Hal: “I played a gig with a former student. He can play changes, but he still isn’t playing jazz.” At first I didn’t accept this. Jazz is improvising, right? Play anything on the changes, and if they are the changes, then it is jazz. Right? But today I would lean more towards Hal’s view, meaning that “real” jazz is less purely improvised and more like a specific language.
Hal seemed to like me. One day he drove me around in his car, running errands and telling me stories, and then he even let me write a piece for the final combo performance. I submitted a kind of a Ornette Coleman/Carla Bley-type thing with meter changes and a light backbeat in the drums. (I seem to remember barely playing any cymbals, it was more of an Ed Blackwell tribute, with a tom part and a snare hit on “four.”) The solos were free; in rehearsal Hal himself offered chaotic ‘60s-era moves (like strumming inside the piano) that he had once done with Sam Rivers. I don’t think any other teachers let their students play originals or had any free playing, so we really stood out from the other performances at the end of the week. In a modest way, we were a hit, and afterwards Hal credited me for turning his little student band into “The Hal Galper Experience.” This is a really nice memory! I had totally forgotten it until yesterday.

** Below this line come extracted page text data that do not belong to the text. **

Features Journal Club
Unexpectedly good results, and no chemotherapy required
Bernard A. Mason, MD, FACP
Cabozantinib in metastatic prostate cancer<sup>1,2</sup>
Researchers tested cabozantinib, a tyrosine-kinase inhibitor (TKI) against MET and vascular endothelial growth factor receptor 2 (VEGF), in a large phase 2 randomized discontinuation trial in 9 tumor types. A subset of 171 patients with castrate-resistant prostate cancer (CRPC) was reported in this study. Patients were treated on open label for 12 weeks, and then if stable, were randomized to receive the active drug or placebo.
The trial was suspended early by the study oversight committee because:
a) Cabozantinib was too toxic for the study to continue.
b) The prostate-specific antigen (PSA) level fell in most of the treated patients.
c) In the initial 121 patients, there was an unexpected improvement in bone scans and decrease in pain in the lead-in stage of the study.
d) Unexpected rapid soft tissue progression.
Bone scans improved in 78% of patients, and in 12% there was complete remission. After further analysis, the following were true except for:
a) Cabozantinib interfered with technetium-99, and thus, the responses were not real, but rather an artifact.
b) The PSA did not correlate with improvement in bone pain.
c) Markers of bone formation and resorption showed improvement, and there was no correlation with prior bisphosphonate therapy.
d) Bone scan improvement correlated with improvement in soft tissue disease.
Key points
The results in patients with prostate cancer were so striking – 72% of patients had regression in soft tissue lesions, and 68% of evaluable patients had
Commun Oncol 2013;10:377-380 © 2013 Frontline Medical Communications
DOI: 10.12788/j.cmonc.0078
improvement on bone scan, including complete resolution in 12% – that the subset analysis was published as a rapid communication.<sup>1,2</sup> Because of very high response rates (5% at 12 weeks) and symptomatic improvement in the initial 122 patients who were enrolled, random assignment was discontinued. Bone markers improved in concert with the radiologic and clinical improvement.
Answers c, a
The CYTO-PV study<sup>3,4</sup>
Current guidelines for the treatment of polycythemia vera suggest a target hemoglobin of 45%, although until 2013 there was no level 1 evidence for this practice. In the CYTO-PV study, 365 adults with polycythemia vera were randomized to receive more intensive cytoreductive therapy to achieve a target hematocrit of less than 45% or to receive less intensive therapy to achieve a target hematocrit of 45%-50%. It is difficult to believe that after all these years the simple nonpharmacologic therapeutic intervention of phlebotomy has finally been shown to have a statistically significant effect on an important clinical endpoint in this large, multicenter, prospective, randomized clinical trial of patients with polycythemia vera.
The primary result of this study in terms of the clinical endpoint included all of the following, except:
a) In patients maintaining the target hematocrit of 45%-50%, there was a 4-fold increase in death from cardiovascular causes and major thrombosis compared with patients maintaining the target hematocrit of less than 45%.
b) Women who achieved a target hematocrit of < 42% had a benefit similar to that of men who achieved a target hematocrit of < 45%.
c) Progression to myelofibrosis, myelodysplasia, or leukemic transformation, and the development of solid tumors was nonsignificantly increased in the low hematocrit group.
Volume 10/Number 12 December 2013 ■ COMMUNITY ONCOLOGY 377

Some of the later Galper trios featured drummer Steve Ellington. Ellington was a genuinely mysterious musician, heard only a few places in the discography, perhaps most notably on LPs by Hampton Hawes, Sam Rivers, Art Farmer, and Dave Holland. Somewhere in the ‘90s I ran into Hal again and said something to this effect, and Hal immediately said, “If my trio is distinctive, it is because Steve Ellington is so distinctive.”

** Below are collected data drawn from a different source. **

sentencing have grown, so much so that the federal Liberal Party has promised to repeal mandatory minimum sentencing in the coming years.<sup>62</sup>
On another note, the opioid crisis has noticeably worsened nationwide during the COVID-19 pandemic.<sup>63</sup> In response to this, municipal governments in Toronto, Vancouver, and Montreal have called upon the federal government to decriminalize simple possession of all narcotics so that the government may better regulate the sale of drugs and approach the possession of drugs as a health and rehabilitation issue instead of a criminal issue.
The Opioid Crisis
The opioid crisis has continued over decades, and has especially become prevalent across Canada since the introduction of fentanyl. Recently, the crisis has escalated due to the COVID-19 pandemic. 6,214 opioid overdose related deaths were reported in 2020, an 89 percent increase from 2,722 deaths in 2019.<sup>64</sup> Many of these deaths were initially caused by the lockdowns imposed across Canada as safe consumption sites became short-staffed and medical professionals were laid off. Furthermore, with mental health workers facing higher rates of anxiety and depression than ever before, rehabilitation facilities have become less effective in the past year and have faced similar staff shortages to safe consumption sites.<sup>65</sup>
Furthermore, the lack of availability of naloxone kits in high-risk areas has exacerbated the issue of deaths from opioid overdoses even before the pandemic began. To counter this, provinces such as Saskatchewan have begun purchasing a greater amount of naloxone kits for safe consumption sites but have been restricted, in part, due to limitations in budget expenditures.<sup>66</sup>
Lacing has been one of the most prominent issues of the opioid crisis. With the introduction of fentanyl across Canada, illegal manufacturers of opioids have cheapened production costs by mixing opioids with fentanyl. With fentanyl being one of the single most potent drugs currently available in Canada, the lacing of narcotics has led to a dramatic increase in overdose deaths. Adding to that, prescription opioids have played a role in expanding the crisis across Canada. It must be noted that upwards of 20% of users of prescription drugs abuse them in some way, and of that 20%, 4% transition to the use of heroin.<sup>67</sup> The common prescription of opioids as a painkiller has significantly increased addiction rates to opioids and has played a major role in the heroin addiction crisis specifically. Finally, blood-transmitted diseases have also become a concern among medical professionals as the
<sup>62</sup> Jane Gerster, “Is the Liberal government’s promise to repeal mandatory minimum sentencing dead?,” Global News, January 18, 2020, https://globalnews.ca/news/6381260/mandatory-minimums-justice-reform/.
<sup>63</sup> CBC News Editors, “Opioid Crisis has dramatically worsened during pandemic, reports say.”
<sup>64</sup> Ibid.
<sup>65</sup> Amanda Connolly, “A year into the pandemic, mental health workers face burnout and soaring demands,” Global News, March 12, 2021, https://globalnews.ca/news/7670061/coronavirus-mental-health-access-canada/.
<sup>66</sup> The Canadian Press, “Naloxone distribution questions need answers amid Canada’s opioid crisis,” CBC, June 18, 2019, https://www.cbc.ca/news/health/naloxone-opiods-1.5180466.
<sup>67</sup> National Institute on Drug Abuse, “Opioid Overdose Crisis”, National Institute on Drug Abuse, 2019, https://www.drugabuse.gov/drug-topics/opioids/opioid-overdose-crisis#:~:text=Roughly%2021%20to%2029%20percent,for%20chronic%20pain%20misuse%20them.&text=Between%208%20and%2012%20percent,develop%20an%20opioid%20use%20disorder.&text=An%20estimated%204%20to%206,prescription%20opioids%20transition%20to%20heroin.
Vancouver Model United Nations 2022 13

One track from Tippin’ with Galper, Ellington, and Wayne Dockery is on YouTube. It’s got a nice vibe, perhaps like an updated Ahmad Jamal concept with more interactive ensemble blowing. 1992.
Thanks for sharing your wonderful experiences with Hal Galper, Ethan. My sole in-person encounter with Galper is nowhere near as deep as yours and yet I feel compelled to share it because it left such a strong impression on me.

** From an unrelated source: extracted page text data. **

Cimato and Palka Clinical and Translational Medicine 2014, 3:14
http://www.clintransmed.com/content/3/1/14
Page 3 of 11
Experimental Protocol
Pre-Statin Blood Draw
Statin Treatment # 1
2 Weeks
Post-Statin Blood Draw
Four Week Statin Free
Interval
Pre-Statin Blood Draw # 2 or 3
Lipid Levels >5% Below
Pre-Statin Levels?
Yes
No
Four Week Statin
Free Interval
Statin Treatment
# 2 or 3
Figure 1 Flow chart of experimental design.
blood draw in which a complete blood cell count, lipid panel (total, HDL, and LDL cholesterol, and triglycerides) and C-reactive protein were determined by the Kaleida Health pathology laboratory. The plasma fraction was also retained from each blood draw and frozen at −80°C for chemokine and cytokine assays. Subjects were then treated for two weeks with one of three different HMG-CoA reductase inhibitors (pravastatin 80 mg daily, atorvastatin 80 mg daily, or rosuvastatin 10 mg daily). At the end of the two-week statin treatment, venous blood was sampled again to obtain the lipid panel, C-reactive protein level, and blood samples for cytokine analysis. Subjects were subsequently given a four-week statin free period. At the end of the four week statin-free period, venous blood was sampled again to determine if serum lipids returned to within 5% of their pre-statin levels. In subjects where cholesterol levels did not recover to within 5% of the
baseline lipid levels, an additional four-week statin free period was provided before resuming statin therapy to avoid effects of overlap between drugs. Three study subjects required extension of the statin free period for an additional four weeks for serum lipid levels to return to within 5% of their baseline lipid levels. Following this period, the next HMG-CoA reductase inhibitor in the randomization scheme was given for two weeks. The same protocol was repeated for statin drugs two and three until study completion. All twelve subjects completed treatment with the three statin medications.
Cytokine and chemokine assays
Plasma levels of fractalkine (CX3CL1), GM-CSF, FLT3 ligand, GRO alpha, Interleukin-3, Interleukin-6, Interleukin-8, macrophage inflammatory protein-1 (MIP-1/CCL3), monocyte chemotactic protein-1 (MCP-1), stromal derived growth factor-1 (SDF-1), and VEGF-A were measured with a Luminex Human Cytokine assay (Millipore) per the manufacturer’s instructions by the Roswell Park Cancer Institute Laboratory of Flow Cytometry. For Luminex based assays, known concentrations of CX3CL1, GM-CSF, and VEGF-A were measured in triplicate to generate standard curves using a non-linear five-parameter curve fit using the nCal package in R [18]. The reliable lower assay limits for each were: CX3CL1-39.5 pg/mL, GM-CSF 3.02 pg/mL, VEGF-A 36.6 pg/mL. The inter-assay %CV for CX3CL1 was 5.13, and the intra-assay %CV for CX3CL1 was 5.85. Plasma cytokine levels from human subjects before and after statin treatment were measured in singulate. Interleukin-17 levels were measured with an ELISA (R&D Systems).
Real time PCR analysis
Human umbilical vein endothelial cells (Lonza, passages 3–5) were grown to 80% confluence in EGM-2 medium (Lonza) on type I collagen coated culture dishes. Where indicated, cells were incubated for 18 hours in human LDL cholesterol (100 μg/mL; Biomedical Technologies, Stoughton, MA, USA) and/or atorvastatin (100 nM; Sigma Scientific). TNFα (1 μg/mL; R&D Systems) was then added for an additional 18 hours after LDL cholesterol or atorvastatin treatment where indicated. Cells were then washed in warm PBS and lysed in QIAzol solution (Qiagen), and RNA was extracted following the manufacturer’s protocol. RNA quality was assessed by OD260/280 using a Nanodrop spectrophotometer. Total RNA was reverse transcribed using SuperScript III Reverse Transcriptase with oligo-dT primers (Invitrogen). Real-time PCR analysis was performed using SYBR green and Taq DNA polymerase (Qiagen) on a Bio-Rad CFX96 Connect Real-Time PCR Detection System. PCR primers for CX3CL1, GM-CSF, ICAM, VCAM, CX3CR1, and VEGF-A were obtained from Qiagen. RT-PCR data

In 1985 I was 22 and took my girlfriend Julia up to the Blue Ridge Parkway in the '72 Buick Electra 225 I had just inherited from my grandmother. At elevation this autumn day was socked in by fog, so there wasn't a damned thing to see. However the muffler blew on the car so there was plenty to hear and that would be the day's theme. Sound.
That evening we saw Phil Woods with Tom Harrell and Hal Galper (sorry but I can't recall bass or drums) at Rhythm Alley, a tiny club in Chapel Hill, NC. Seeing jazz legends in holes in the wall was not and is not an everyday thing here. The show was amazing.
Afterward Hal hung out and we chatted with him. Wearing a blue Oxford with khakis and Birkenstocks, he was amused when I told him he looked like a preppie from hell. He was warm and patient and seemed genuinely to enjoy interacting with us young people. I didn't know he was an educator but now it makes so much sense. As an educator I feel the same way.
And that's all. That's all. Ask not for whom the bell tolls...
I enjoyed this a lot and I'm eager to listen to some more of Hal's recordings, which I'm not familiar with at all. But anyone in the Ahmad Jamal vibe is worth checking out, for me.
Interesting side note though - I was surprised, almost shocked, to see the name Steve Ellington, which I hadn't thought about in years. I saw him play, and played a few gigs with him (I was a bassist then) in Montgomery, Alabama in the late '90s. Also interesting that you refer to him as "mysterious". Among the younger players in that scene, of which I was one, all we knew about him was that he had played with some names, but the only recording I remember finding with him on it was that Dave Holland album. I never spoke to him to ask for more info or stories, or looked much further into it, to be honest, and I moved to New York soon after.
I hadn't thought about any of that in many years.